Where Will Japan Get Wheat Now That It’s Rejecting America’s GMO-Tainted Crops?
Worried about genetically modified wheat found in the U.S. supply, countries are suspending their imports of U.S. wheat
On Wednesday, The New York Times reported that unapproved genetically modified wheat was found growing on an Oregon farm. Developed as an experimental crop by Monsanto years ago, the strain of wheat was bred to be resistant to Monsanto’s herbicide Roundup. “Such wheat was field-tested in 16 states, including Oregon, from 1998 through 2005, but Monsanto dropped the project before the wheat was ever approved for commercial planting,” says the Times. Even so, an Oregon farmer found that it was growing in his field.
According to the F.D.A., says the Times, the wheat poses no risks to human health. Yet, the discovery of the modified wheat and the possibility that it may be growing elsewhere has prompted a number of countries that rely on U.S. wheat to suspend their supply. Japan, American’s biggest buyer of wheat, has “canceled plans to buy U.S. wheat,” says Reuters. South Korea, too, has suspended imports. The European Union plans to increase testing for the modified wheat. China and the Philippines plan to wait and see what happens.
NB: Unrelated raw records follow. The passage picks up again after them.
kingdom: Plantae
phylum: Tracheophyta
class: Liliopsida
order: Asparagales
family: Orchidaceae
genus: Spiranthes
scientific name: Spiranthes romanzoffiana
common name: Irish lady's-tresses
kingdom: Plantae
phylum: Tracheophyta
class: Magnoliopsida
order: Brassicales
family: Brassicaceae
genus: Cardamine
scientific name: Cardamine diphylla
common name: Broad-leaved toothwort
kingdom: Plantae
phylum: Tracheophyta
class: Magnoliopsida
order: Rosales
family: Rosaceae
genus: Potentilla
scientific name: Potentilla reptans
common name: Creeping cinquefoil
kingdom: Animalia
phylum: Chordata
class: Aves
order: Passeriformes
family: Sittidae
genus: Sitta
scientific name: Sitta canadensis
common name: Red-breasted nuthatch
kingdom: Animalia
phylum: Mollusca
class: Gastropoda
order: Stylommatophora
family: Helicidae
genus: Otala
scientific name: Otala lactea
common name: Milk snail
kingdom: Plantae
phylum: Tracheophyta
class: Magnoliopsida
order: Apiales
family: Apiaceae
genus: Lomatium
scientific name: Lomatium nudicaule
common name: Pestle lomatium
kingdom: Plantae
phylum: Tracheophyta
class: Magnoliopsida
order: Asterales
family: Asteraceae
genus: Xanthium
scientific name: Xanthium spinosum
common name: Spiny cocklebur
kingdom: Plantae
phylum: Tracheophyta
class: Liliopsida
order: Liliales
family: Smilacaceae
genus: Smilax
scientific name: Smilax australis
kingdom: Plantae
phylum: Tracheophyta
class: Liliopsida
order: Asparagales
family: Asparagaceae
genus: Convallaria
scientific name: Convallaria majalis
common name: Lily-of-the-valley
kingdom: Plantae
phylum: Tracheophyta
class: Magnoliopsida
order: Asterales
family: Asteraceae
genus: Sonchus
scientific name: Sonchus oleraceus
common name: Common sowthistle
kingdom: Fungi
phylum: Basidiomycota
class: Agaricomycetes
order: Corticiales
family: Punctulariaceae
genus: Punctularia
The purchase freezes are not only important for the U.S. economy, where wheat exports are an $8 billion business. The U.S. is the fourth largest producer of wheat in the world, but it is “consistently the world’s biggest wheat exporter,” accounting for between 20 percent and 30 percent of world exports annually.
And of all the wheat the U.S. produces, the country that buys the most is Japan. Japan gets just under 60 percent of its wheat imports from the U.S. On the whole, East and South-East Asia represent the second largest importers of wheat. North Africa and the Middle East are the most dependent on wheat imports.
So if Japan, South Korea and others turn off from American wheat, then where will it come from? Importers will have to depend on Canada, the European Union or eastern Europe to increase exports. (Step it up, Australia.) It’s all a delicate economic balance. U.S. farmers don’t want their wheat, genetically modified or not, to rot in storage, so they’ll try to sell it to countries that don’t care (or don’t have the option of caring) about this taint. Someone’s probably willing to pay for it.